L’initiative législative s’exerce suivant une procédure bien définie ; la première contrainte concerne le nombre de signatures devant être recueillies ; le projet de loi fixe à 25.000, le nombre de signature que doit comporter chaque motion en matière législative. A titre de comparaison, l’Espagne l’a fixé à 500.000. Ceci montre bien que l’exercice de l’initiative législative populaire, n’est à la portée que des grandes organisations disposant de moyens suffisants pour pouvoir mobiliser les citoyens. Les propositions législatives sont présentées à l’une des deux Chambres du Parlement, qui dispose d’un délai de soixante jours pour statuer sur la suite à leur réserver.
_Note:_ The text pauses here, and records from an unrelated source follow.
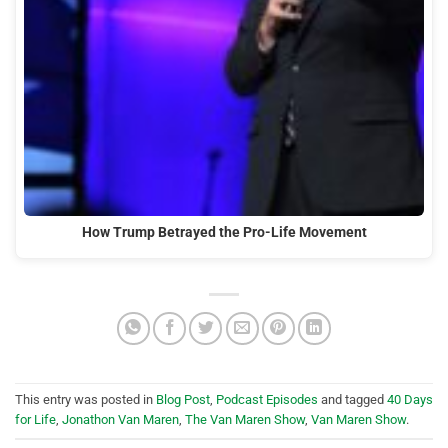
How Trump Betrayed the Pro-Life Movement
This entry was posted in
Blog Post
,
Podcast Episodes
and tagged
40 Days
for Life
,
Jonathon Van Maren
,
The Van Maren Show
,
Van Maren Show
.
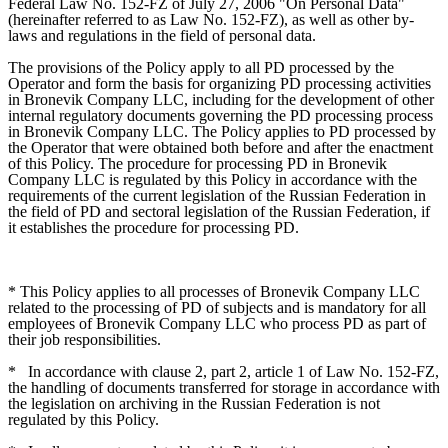
Federal Law No. 152-FZ of July 27, 2006 "On Personal Data"
(hereinafter referred to as Law No. 152-FZ), as well as other by-
laws and regulations in the field of personal data.
The provisions of the Policy apply to all PD processed by the
Operator and form the basis for organizing PD processing activities
in Bronevik Company LLC, including for the development of other
internal regulatory documents governing the PD processing process
in Bronevik Company LLC. The Policy applies to PD processed by
the Operator that were obtained both before and after the enactment
of this Policy. The procedure for processing PD in Bronevik
Company LLC is regulated by this Policy in accordance with the
requirements of the current legislation of the Russian Federation in
the field of PD and sectoral legislation of the Russian Federation, if
it establishes the procedure for processing PD.
* This Policy applies to all processes of Bronevik Company LLC
related to the processing of PD of subjects and is mandatory for all
employees of Bronevik Company LLC who process PD as part of
their job responsibilities.
*
In accordance with clause 2, part 2, article 1 of Law No. 152-FZ,
the handling of documents transferred for storage in accordance with
the legislation on archiving in the Russian Federation is not
regulated by this Policy.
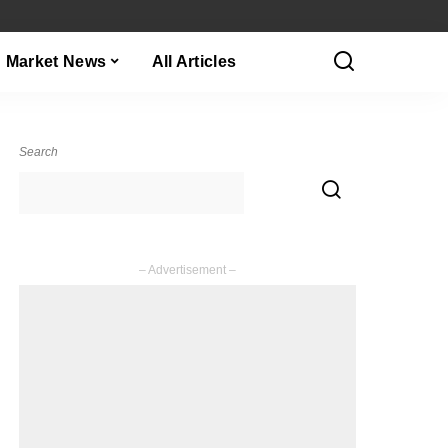
Market News
All Articles
Search
– Advertisement –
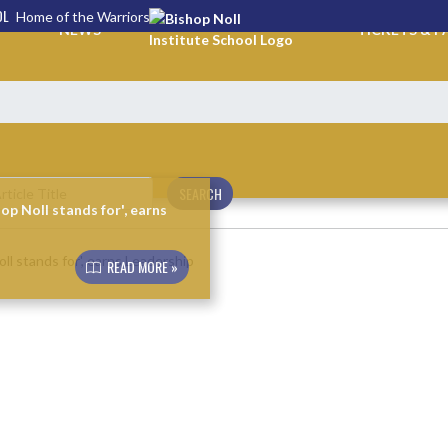
OL
Home of the Warriors
NEWS
TICKETS & P
SEARCH
p Noll stands for', earns
READ MORE »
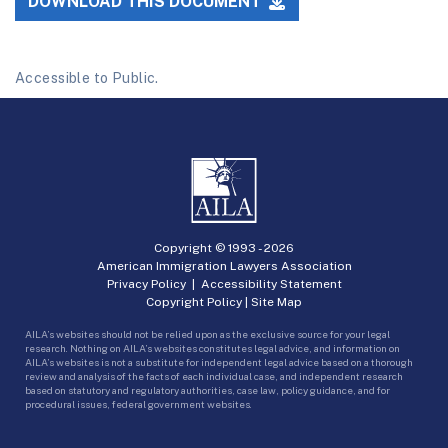
DOWNLOAD THIS DOCUMENT
Accessible to Public.
Copyright © 1993 -
2026
American Immigration Lawyers Association
Privacy Policy
|
Accessibility Statement
Copyright Policy
|
Site Map
AILA’s websites should not be relied upon as the exclusive source for your legal
research. Nothing on AILA’s websites constitutes legal advice, and information on
AILA’s websites is not a substitute for independent legal advice based on a thorough
review and analysis of the facts of each individual case, and independent research
based on statutory and regulatory authorities, case law, policy guidance, and for
procedural issues, federal government websites.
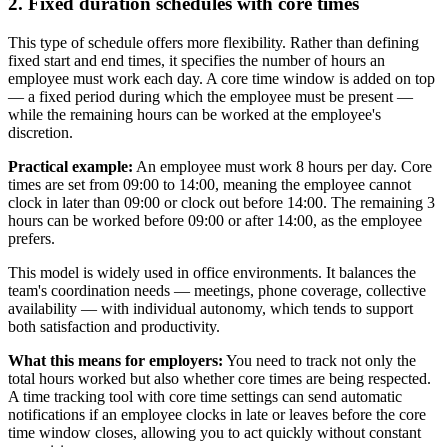
2. Fixed duration schedules with core times
This type of schedule offers more flexibility. Rather than defining
fixed start and end times, it specifies the number of hours an
employee must work each day. A core time window is added on top
— a fixed period during which the employee must be present —
while the remaining hours can be worked at the employee's
discretion.
Practical example:
An employee must work 8 hours per day. Core
times are set from 09:00 to 14:00, meaning the employee cannot
clock in later than 09:00 or clock out before 14:00. The remaining 3
hours can be worked before 09:00 or after 14:00, as the employee
prefers.
This model is widely used in office environments. It balances the
team's coordination needs — meetings, phone coverage, collective
availability — with individual autonomy, which tends to support
both satisfaction and productivity.
What this means for employers:
You need to track not only the
total hours worked but also whether core times are being respected.
A time tracking tool with core time settings can send automatic
notifications if an employee clocks in late or leaves before the core
time window closes, allowing you to act quickly without constant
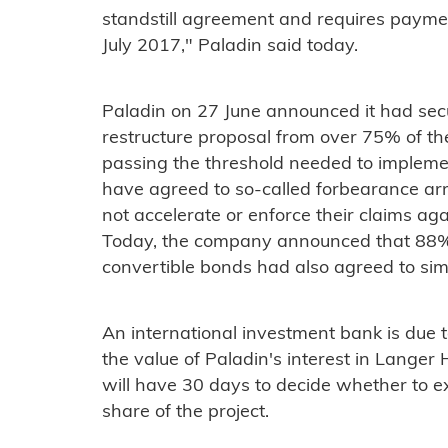
standstill agreement and requires paym
July 2017," Paladin said today.
Paladin on 27 June announced it had secur
restructure proposal from over 75% of th
passing the threshold needed to impleme
have agreed to so-called forbearance a
not accelerate or enforce their claims ag
Today, the company announced that 88% o
convertible bonds had also agreed to si
An international investment bank is due t
the value of Paladin's interest in Langer
will have 30 days to decide whether to ex
share of the project.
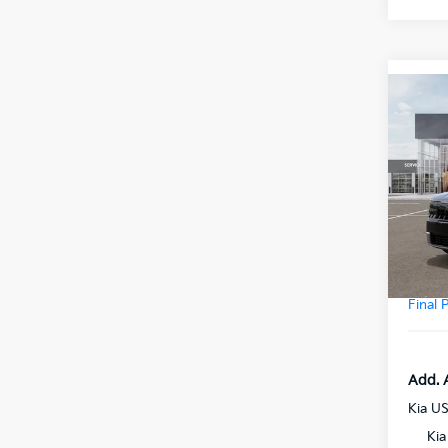
Co
2027
Prest
VIN:
5
Model
MSRP
DS
Doc F
Final 
Add. 
Kia U
Kia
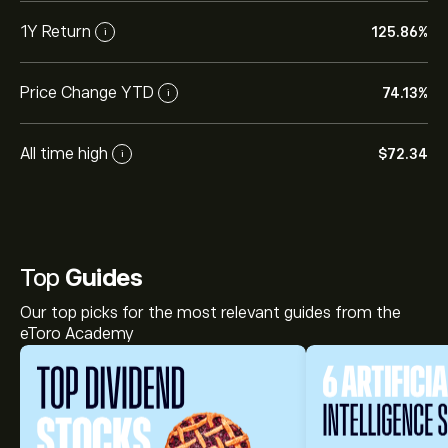
1Y Return
125.86%
i
Price Change YTD
74.13%
i
All time high
‎$‎72.34
i
Top
Guides
Our top picks for the most relevant guides from the
eToro Academy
La décision de rejet de la motion est définitive et ne peut faire l’objet d’aucun recours.
S’agissant du « droit de présenter les pétitions », le projet de loi organique prévoit que les citoyens peuvent présenter au Chef du Gouvernement des pétitions comportant des propositions ou des recommandations sur des questions d’intérêt général. Pour être recevable, la pétition doit comporter au minimum 7500 signatures. Une « Commission des pétitions » est créée auprès du Chef du Gouvernement ; elle a pour mission d’étudier les pétitions présentées par les citoyens et de formuler des avis et des recommandations à leur sujet.
La démocratie représentative instaurée par la constitution de 2011 ne s’exerce pas uniquement à travers les deux mécanismes du droit de pétition et du droit de présenter les motions en matière législative. D’autres canaux sont prévus pour pousser la société civile à prendre part à la gestion de la chose publique. C’est dans ce sens, que les associations et les organisations non gouvernementales sont habilitées par la Constitution à prendre part à la vie publique. De même, les collectivités territoriales sont tenues selon la Constitution, de mettre en place des mécanismes participatifs de dialogue et de concertation «pour favoriser l’implication des citoyennes et des citoyens, et les associations dans l’élaboration et le suivi des programmes de développement ».
La démocratie participative peut-elle combler les lacunes de la démocratie représentative ? Est-elle capable de réduire la distance entre les gouvernants et les gouvernés ? Est-elle en mesure de convaincre le citoyen d’investir le champ politique et de s’intéresser à la chose publique ? Soyons optimistes, malgré la présence de nombreux facteurs décourageants, et en même temps conscients du fait que la démocratie est un long processus qui se déroule en phases successives. Le plus important, c’est d’avancer.